O setor agropecuário brasileiro vive um momento de alerta máximo após ser retirado da lista de fornecedores de produtos de origem animal da União Europeia, o que pode gerar prejuízos bilionários.
A medida, que atinge itens como mel, ovos e carnes, traz cenários distintos para os produtores. Enquanto o setor de aves espera uma solução rápida, a pecuária bovina enfrenta um caminho bem mais longo.
Autoridades e exportadores buscam agora ajustar os protocolos sanitários para cumprir as exigências europeias e garantir o retorno ao mercado internacional, conforme divulgado pelo Estadão.
Desafios da exportação de carne bovina e novas regras da União Europeia
A exclusão do Brasil da lista de fornecedores oficiais entra em vigor no dia 3 de setembro. O governo brasileiro e os exportadores admitem que não há espaço para uma reversão imediata da decisão.
O foco das discussões técnicas está no controle de antimicrobianos.
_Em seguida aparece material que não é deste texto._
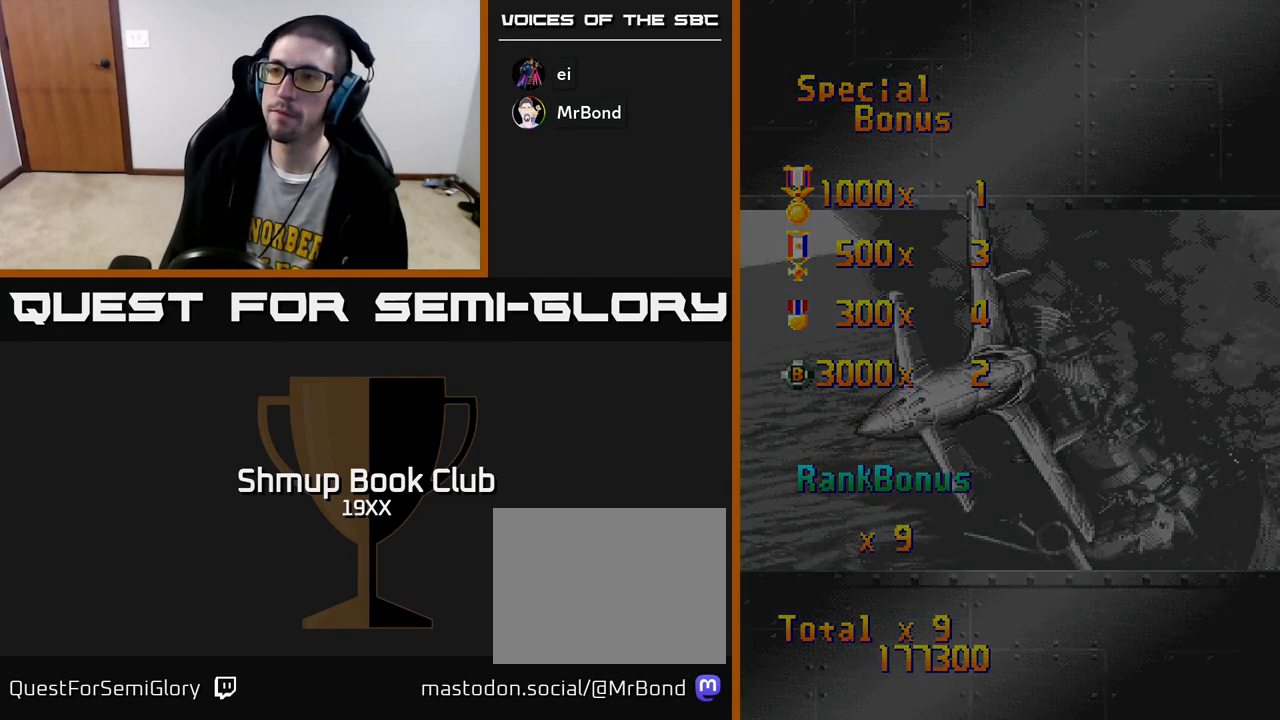
{"buttons": ["A"], "left_stick": "center", "right_stick": "center", "events": []}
A União Europeia exige garantias de que os produtos exportados não utilizem certas substâncias como promotores de crescimento nos animais.
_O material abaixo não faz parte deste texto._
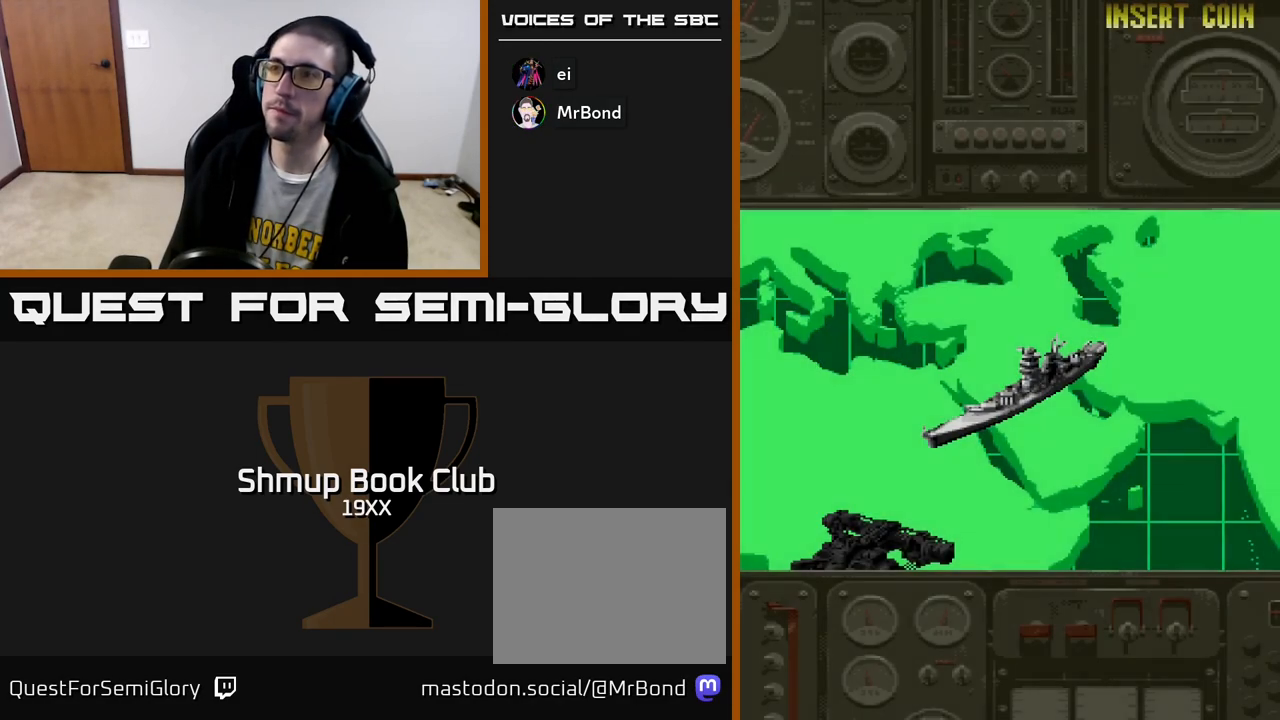
{"buttons": ["A"], "left_stick": "center", "right_stick": "center", "events": []}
Para a carne de aves, o cenário é mais otimista. Como o ciclo de vida do frango é curto, cerca de 40 dias, o governo espera que os novos protocolos sejam validados pela Europa já em meados de agosto.
Impacto na pecuária e o ciclo de vida animal
Diferente das aves, a exportação de carne bovina enfrenta um entrave crítico devido ao longo ciclo de produção da cadeia, que pode levar de 24 a 36 meses para ser concluído totalmente.
Representantes do setor afirmam que a União Europeia sinalizou que só fará uma nova avaliação após a conclusão de um ciclo completo, o que pode manter o Brasil fora do mercado europeu até 2027.
A indústria de carnes teme os prejuízos, já que o mercado europeu é conhecido pelas melhores remunerações. O Brasil exporta anualmente cerca de US$ 1,8 bilhão em proteínas para o bloco europeu.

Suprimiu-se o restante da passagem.